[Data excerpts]
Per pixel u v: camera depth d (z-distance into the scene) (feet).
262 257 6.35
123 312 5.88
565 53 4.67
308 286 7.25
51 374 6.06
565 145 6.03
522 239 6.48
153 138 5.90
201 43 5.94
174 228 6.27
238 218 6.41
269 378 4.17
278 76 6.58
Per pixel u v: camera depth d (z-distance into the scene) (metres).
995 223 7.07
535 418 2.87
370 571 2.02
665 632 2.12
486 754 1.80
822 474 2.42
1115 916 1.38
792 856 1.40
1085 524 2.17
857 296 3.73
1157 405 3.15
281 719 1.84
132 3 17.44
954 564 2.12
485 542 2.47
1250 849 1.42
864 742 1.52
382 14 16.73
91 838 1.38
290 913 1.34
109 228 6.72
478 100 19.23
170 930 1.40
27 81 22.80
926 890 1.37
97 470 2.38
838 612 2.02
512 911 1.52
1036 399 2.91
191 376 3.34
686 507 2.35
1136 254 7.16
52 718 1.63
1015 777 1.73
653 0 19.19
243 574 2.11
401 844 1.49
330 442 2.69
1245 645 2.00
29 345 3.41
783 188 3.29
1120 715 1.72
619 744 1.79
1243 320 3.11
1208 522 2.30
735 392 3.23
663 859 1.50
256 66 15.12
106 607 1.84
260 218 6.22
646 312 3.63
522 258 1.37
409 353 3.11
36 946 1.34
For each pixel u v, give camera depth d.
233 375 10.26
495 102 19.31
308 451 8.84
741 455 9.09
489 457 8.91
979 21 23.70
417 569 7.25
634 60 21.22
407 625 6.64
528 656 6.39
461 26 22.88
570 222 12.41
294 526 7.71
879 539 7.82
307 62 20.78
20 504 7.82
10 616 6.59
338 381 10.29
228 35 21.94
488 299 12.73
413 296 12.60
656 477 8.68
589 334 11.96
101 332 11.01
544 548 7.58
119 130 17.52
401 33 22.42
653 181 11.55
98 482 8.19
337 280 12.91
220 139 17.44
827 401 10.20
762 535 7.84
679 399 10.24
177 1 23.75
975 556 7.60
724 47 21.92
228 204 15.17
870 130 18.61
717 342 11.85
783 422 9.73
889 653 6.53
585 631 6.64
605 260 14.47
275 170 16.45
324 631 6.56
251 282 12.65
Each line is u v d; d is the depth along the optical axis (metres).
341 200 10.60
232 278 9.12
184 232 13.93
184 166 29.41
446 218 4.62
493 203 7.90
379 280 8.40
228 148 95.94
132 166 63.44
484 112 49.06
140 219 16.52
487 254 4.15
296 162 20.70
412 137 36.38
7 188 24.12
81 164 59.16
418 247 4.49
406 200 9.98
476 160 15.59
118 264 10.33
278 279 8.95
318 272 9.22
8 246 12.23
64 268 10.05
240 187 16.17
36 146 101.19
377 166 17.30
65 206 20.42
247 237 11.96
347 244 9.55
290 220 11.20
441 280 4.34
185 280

#### [Work instructions]
Which lines above hold the string "depth"? Copy each of them.

#### [Task output]
Per pixel u v: camera depth d (z-distance into the scene) (feet).
Per pixel u v: camera depth d (z-distance into the scene) (metres).
For each pixel u v, give camera depth d.
Each line is u v d; d is the depth along the optical axis (metres).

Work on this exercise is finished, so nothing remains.